Semejante respuesta a la predicación del Reino no hace distinción ni siquiera por lazos de sangre. A partir del v. 31, Marcos relata un episodio bien revelador además de molesto para muchos. La madre de Jesús y sus hermanos acudieron para verle. Por el versículo 21 sabemos que su intención – que seguramente sería buena – era la de apartarle de su ministerio porque pensaban que no estaba en sus cabales y más después de que hubiera corrido la voz de lo que con él pensaban hacer fariseos y herodianos (v. 6). En no escasa medida, la reacción era normal porque no suele desearse que alguien al que se ama acabe de la peor manera. Los hermanos de Jesús ciertamente no creían en él en esa época (Juan 7: 1-5); los varones se llamaban Santiago, José, Simón y Judas los hombres y, al menos, había dos hermanas (Mateo 13: 54-5) y, por supuesto – que nadie se escandalice - eran hijos de María.
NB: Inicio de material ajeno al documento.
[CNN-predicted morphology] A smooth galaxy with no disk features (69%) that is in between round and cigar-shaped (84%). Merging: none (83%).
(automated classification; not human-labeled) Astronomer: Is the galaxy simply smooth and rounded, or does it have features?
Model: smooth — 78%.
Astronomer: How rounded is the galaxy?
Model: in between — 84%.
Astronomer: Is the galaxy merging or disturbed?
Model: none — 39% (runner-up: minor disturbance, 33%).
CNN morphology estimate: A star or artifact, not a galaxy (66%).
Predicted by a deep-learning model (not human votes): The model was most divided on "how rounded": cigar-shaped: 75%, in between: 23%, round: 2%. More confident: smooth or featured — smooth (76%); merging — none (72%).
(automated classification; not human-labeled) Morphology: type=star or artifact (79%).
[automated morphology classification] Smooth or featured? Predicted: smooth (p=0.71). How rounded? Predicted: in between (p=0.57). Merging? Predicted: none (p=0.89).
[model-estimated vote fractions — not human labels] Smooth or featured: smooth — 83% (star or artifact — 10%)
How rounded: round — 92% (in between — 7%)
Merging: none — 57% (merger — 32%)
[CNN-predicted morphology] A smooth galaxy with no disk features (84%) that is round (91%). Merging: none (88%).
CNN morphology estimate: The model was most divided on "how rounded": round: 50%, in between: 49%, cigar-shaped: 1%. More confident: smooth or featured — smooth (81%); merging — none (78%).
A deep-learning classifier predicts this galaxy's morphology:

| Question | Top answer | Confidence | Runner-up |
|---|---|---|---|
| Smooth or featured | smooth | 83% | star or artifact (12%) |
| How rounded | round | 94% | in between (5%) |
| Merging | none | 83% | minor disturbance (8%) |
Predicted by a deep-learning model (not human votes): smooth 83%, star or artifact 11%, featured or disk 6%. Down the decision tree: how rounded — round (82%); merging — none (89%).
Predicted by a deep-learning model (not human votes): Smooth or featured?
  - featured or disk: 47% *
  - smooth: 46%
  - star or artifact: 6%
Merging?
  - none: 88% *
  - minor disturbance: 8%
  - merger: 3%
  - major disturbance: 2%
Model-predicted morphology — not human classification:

De hecho, si Marcos hubiera querido indicar que eran primos hubiera utilizado no la palabra “adelfós” (hermano) sino “anépsios” (primo) como, por ejemplo, aparece en Colosenses 4: 10. De la misma manera, de haber querido señalar que eran simples “parientes”, pero no hermanos se habría valido del término “synguenis” que aparece, por ejemplo, en Lucas 14: 12 distinguiendo claramente entre “parientes” y “hermanos”. Así lo entendieron los primeros cristianos y no podía ser de otra manera porque la profecía mesiánica señalaba que el mesías no sería creído por los hijos de su madre a los que, lógicamente, llama también “hermanos” (Salmos 69: 8). Así aparece en distintas fuentes antiguas y el hecho de que una teología medieval se despegara de tan clara realidad para ir construyendo una mariología sin base en las Escrituras no puede ni debe apartarnos de la verdad. Pero volvamos al episodio.

La madre y los hermanos de Jesús vinieron para hablar con él presumiblemente para apartarlo de algo tan peligroso como la tarea del Reino. Lejos de aceptar la “intercesión” de su madre sumada a la de sus hermanos, la enseñanza de Jesús resultó clara como siempre: su madre y sus hermanos no eran sino aquellos que estaban allí dispuestos a hacer la voluntad de Dios (v. 34-5). En Juan 6: 40, el mismo Jesús afirma que “esta es la voluntad de mi Padre: que todo aquel que ve al Hijo y cree en El, tenga vida eterna, y yo mismo lo resucitaré en el día final”. La conclusión del capítulo difícilmente habría podido ser más rotunda.

Para la gente religiosa, la voluntad de Dios era – y es – seguir a rajatabla los preceptos de su religión. Fuera de esa religión no existe salvación y, por supuesto, los que presentan una amenaza contra ella – como Jesús – deben ser eliminados. Al respecto, relatos como el de El Gran Inquisidor de Dostoyevsky encierran una inmensa y sobrecogedora verdad porque determinadas estructuras religiosas lo único que pueden hacer es matar a Jesús si éste apareciera de nuevo y deben hacerlo porque él es su primer desafío a la hora de dominar a las masas. Los que se colocan en esa tesitura se cierran a si mismos la puerta de la salvación porque pretenden sustituir la enseñanza del Reino por la suya propia y además no dudan en calificar como diabólico lo que colisiona con sus intereses. En otros casos, el rechazo no tiene raíces tan malignas sino que deriva del temor a las consecuencias de seguir la vida del Reino considerada como una locura. Era, al parecer, la posición de los hermanos de Jesús y de María. Sin embargo, las palabras de Jesús son claras. Su madre y sus hermanos no son los que se oponen al mensaje del Reino porque erosiona su posición. Tampoco son su madre literal y sus hermanos. Tampoco aquellos que preocupados por él intentan limar la aspereza de un mensaje que muchas veces tiene fatales consecuencias para el que lo proclama. La madre y los hermanos de Jesús son aquellos que hacen la voluntad de Dios, aquellos que creen en él para tener vida eterna, aquellos que un día serán resucitados. Y ante este mensaje sólo caben tres opciones expresadas en este mismo capítulo de Marcos: aceptarlo para convertirse en alguien que el propio Jesús denomina madre y hermanos; intentar quitarle mordiente porque es peligroso o tacharlo de demoníaco cerrándose así uno mismo la puerta de la salvación.